The first margarodid to be described from New Zealand was Icerya purchasi (Maskell 1879). Fernald's world catalogue of Coccidae (1903) listed Icerya seychellarum as occurring in New Zealand on the basis of a paper by Maskell (1897) in which he identified some coccoids sent to him by Koebele from China and Formosa. From 1881 to the 1920s there was a flood of literature relating to I. purchasi as a citrus pest and the search for and discovery in Australia of its biological control agent Rodolia cardinalis Mulsant.

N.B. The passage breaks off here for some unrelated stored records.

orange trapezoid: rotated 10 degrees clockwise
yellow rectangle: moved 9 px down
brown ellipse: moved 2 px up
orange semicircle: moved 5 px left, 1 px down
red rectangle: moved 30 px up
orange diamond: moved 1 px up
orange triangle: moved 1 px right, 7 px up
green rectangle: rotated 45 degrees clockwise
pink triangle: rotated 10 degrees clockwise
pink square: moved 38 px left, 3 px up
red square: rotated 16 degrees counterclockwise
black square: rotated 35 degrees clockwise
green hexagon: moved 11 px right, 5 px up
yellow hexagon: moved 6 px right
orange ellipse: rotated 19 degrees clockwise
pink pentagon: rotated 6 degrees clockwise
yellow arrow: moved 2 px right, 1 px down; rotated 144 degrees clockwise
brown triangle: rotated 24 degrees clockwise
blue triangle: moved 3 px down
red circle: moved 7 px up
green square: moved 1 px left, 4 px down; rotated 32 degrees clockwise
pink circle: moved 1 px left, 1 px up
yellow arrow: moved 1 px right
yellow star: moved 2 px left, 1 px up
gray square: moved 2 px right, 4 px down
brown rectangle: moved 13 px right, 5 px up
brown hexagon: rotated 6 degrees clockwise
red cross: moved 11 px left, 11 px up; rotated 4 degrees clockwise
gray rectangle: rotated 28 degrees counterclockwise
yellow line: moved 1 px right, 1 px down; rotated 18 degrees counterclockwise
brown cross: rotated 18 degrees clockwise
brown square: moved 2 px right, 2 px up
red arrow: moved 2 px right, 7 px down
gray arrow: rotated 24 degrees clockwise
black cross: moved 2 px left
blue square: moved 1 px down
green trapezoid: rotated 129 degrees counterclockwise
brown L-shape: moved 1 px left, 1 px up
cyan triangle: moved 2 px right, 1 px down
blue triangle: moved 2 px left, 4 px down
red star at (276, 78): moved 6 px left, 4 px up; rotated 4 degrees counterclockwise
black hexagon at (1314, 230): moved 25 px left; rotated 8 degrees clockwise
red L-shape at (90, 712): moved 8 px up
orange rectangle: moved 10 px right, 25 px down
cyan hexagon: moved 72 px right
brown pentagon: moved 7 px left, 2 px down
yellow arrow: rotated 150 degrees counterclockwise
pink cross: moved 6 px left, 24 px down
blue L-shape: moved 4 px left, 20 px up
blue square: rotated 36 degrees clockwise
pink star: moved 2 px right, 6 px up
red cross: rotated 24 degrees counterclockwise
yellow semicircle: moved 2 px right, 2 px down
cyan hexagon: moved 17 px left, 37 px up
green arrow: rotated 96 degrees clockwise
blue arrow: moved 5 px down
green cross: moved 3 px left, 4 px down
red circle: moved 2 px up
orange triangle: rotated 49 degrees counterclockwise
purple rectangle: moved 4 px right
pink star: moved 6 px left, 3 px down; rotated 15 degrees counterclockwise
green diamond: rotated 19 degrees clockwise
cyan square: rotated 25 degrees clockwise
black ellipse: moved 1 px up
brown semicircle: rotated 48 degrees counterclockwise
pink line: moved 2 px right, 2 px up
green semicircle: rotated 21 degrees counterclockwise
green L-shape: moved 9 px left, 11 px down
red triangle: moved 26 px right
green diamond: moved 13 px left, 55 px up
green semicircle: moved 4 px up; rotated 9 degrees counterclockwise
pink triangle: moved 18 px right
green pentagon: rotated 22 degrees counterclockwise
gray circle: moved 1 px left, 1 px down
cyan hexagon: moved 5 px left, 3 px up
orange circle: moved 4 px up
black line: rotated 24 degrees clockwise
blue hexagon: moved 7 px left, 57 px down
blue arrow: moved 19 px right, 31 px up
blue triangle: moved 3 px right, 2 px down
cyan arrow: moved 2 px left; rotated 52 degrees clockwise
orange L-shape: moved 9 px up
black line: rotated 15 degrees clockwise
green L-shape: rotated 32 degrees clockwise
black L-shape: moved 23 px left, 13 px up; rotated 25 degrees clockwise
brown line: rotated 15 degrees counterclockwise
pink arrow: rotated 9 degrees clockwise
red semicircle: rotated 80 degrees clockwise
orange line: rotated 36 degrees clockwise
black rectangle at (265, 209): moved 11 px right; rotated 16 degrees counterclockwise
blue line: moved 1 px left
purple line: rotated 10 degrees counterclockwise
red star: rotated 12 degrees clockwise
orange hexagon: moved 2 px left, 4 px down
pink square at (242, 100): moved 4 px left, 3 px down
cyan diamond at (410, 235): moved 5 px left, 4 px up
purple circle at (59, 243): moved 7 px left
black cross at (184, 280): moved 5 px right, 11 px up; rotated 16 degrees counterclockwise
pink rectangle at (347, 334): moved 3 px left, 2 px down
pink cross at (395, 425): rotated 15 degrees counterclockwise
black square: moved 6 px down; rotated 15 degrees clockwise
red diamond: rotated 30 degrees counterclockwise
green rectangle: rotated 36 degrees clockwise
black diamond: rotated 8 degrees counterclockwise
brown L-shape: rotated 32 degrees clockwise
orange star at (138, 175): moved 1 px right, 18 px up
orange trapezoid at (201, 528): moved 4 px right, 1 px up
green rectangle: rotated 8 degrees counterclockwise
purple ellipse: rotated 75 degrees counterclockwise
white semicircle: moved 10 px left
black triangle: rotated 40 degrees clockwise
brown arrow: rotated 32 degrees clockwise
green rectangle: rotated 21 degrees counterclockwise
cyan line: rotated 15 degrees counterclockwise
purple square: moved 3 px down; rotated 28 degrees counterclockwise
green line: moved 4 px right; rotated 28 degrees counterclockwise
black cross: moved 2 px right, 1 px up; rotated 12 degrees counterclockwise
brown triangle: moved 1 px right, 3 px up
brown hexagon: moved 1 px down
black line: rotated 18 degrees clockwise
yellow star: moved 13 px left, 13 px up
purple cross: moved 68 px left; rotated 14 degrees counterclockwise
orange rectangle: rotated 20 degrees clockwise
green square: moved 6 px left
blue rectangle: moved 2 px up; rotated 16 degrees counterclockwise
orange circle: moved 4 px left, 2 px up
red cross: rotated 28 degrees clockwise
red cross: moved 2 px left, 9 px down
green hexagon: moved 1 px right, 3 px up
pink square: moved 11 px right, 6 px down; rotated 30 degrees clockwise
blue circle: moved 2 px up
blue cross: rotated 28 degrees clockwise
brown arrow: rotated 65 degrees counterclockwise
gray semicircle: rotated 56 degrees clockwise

An endemic New Zealand margarodid was described for the first time when Maskell (1880) erected the genus Coelostoma for the single species zealandica . The name Coelostomidia was proposed by Cockerell (1900), as Maskell's proposed generic name was preoccupied. Morrison and Morrison (1922) redescribed C. zealandica , and provided a diagnosis of genus Coelostomidia . In a later detailed revision of the Margarodidae, Morrison (1928) listed two more species in this genus, pilosa Maskell (1891) and wairoensis Maskell (1884). Cockerell (1902) and Fernald (1903) had earlier listed these three species, Fernald adding host records. Another species, C. montana , was added to Coelostomidia by Green (1929). Detailed descriptions of the immature stages of these four species and notes on their life history were given by Brittin (1935), but no keys or detailed diagrams were included.
The genus Ultracoelostoma was first described by Maskell (1890) from "Fagus" in the Reefton district of the South Island, as Coelostorna assimile . Cockerell (1902) established the subgenus Ultracoelostoma on the basis of the absence of legs and reduction of antennae in the adult female, and this was supported by Morrison and Morrison (1922). Brittin (1935) considered that U. assirnile should be retained in Coelostomidia because of the presence of leg rudiments in the adult female, the great similarity between the intermediate stages and adult males of Coelostomidia and Ultracoelostoma , and because the tests of U. assimile and C. zealandica are almost indistinguishable. The great variation in the degree of atrophy of legs and mouthparts in different populations of U. assimile confirmed Brittin's (1935) opinion that the criteria of presence or absence of legs used by Cockerell and Morrison to establish a separate genus was insubstantial, but that there were probably distinct 'varieties' within this genus. Dumbleton (1967) suggested that these varieties may indicate the presence ot one or more species on Nothofagus , and he recorded for the first time a species of Ultracoelostoma on Dracophyllum . The only differences he could find to separate this species from the populations on Nothofagus were in the length of the tarsal claw and, in life, the smaller and more elongate tests. A study of the morphology of U. assimile supported Brittin's assertions (Oliver 1975).
There is undoubtedly much variation in the degree of atrophy of legs, mouthparts, and antennae as well as in the numbers and distribution of pores and setae on the dermal vestiture in Ultracoelostoma and Coelostomidia but on the basis of the characters exhibited in the anal region of these insects, as well as other characters, it is my opinion that these two genera should be maintained.
The genus Platycoelostoma was established by Morrson and Morrison (1923) for one species, compressa , first described as Coelostoma compressum by Maskell (1892).
A major purpose of this work is to redescribe the species known from New Zealand, including their immature and male stages, and to provide life history information for two representative species in different genera.